You'll gain no respect by calling knowledgeable people morons, you just make yourself look silly.

[whocares78]

"Majority of americans are stupid". - See what I did there?

Don't make assumptions based on vocal people on the net - they don't represent more than a fraction of any OS user base, maybe even less. Just because you read a few blogs or forums where people claim this or that doesn't suddenly make "majority" agree with them.

i make assumptions on what i know and hear from working in IT and uninformed users telling me what they think and the most common thing i hear about macs is they are bulletproof my old boss used to even try to tell me macs were bulletproof of course he was a draftsman who just happened to know the most about computers quite a few years before i came along so got the job as it manager, and believe me i dont just go on what LTD says and i do realise not all mac users are stupid enough to make such claims. p.s. from expierience i have to also agree with you that a vast majority of americans are stupid although there are some inteligent ones over there, as with anything there are majoritys and minoritys

[whocares78]

there are remote password retrieval tools, so yes they can, its just a matter of how long it will take a person to break it. so STFU and get off the bandwagon and go back to MickyD's your late for work

about my instructor/class he was CCNE as well MS, and it was not a hacking class moron

when it takes you more than a year to brute force a secure password then i aint worried and dont count that as cracking a password becasue i would have changed it by the time you can get it.. and there are also ways to avoid/ minimise the chance of someone even getting to your sams in the first place, but hey your security course should have covered that, hell pick up hacking for dummies and it will tell you (as well as all the stuff you have said in previous posts).

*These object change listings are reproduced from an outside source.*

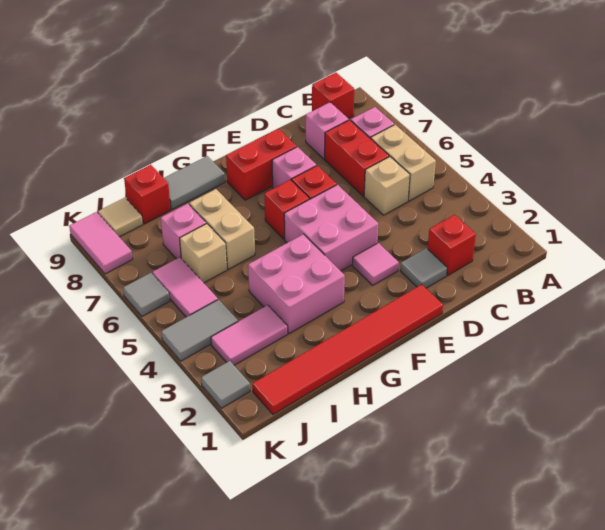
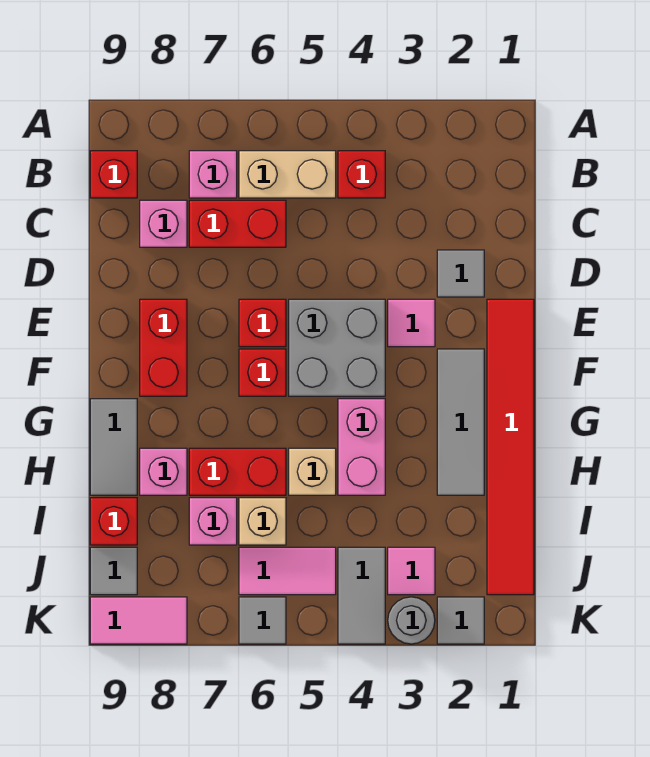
red 1x1 brick [428,215,476,275] -> red 1x1 brick moved to [338,151,385,198]
tan 1x1 brick [364,157,410,215] -> tan 1x1 brick moved to [289,448,336,495]
pink 2x2 brick [284,185,378,271] -> grey 2x2 brick [289,299,385,396]
pink 1x1 brick [272,147,316,188] -> pink 1x1 brick moved to [140,448,187,495]
none -> grey 1x3 tile [437,349,484,495]
pink 2x2 brick [248,234,345,334] -> pink 1x2 brick [338,399,385,495]
tan 1x2 brick [189,189,255,269] -> red 1x2 brick [189,448,286,495]
pink 1x2 tile [211,305,288,365] -> pink 1x1 tile [388,547,435,595]
tan 1x1 tile [98,198,143,237] -> grey 1x1 tile [90,547,137,595]
none -> grey 1x1 round brick [388,597,435,644]

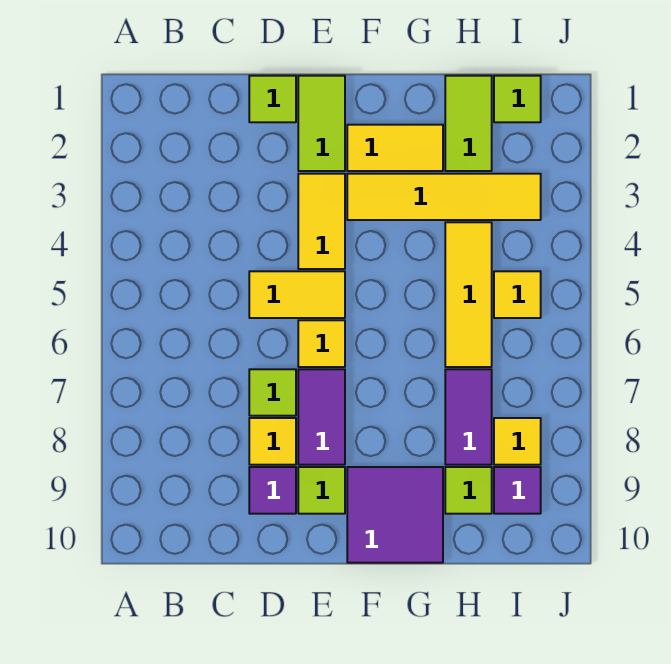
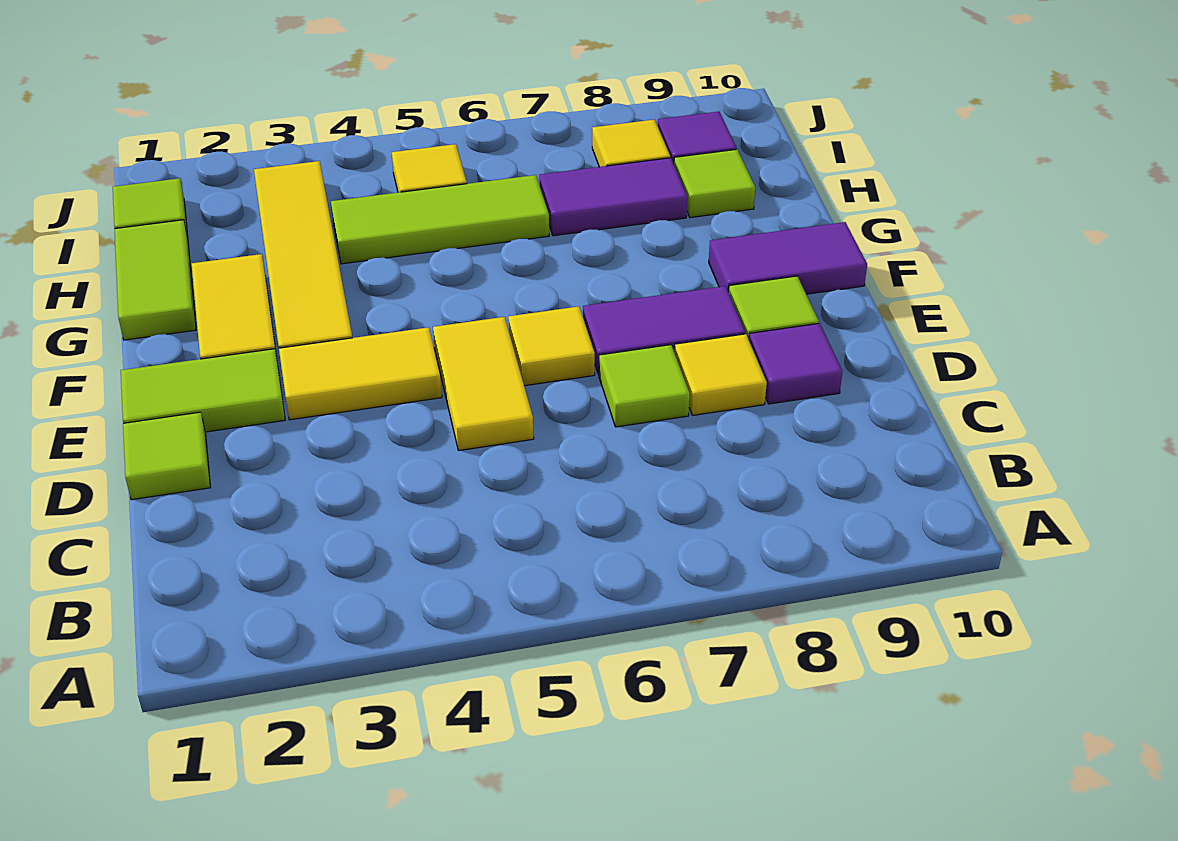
purple 2x2 tile [347,467,443,563] -> purple 1x2 tile [709,222,867,294]
lime 1x2 tile [445,76,492,171] -> lime 1x2 tile turned to [115,220,196,340]
yellow 1x3 tile [445,222,492,367] -> lime 1x3 tile [331,175,549,264]

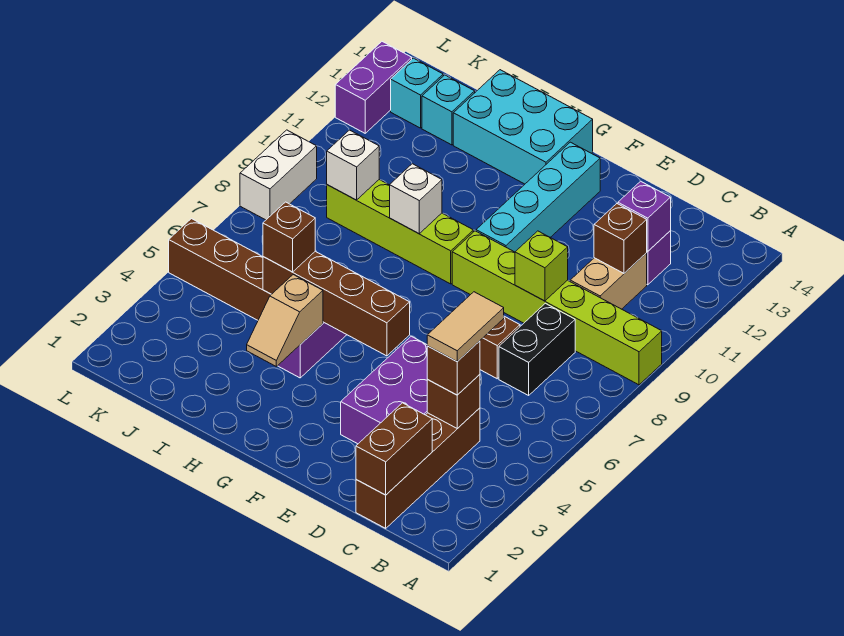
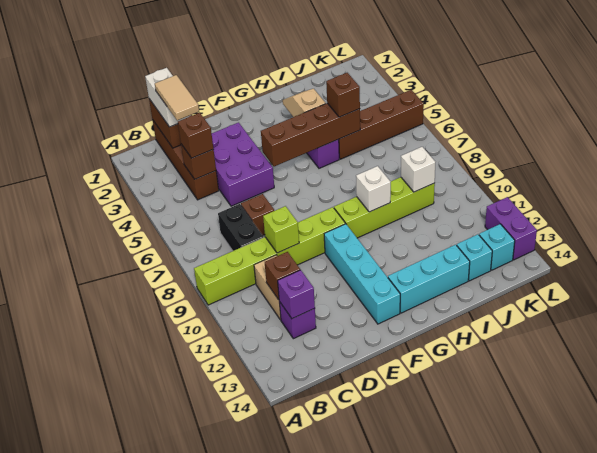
tan 1x2 tile [427,292,504,361] -> tan 1x2 tile moved to [155,75,199,120]
cyan 2x3 brick [453,70,593,184] -> cyan 1x3 brick [388,245,470,313]
white 1x2 brick [240,130,317,220] -> white 1x2 brick moved to [145,68,191,127]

i am slightly worried your instructor of a security course (security/hacking/cracking its all basically the same thing really its all symantecs that i dont waste my time with that crap) had no security certifications e.g. Security+, CISSP, etc etc cisco and MS certs dont make you a security guru. and anyway i think i said earlier certs mean nothign when it comes to knowing what your talkign about and i have found the people that insist on getting more and more certs are the ones that have no clue. but thats just my opinion from my expierience dont take that as me bagging you in any way.

and honestly a job at maccyd's i am guessing that is mcdonalds, is honestly a tempting choice after 12 years working with computers, but i was leaning more towards a job as a lawnmower man, ahh not having to worry about servers going down and customers threatening to sue you cause your software doesnt work as they think it is supposed to.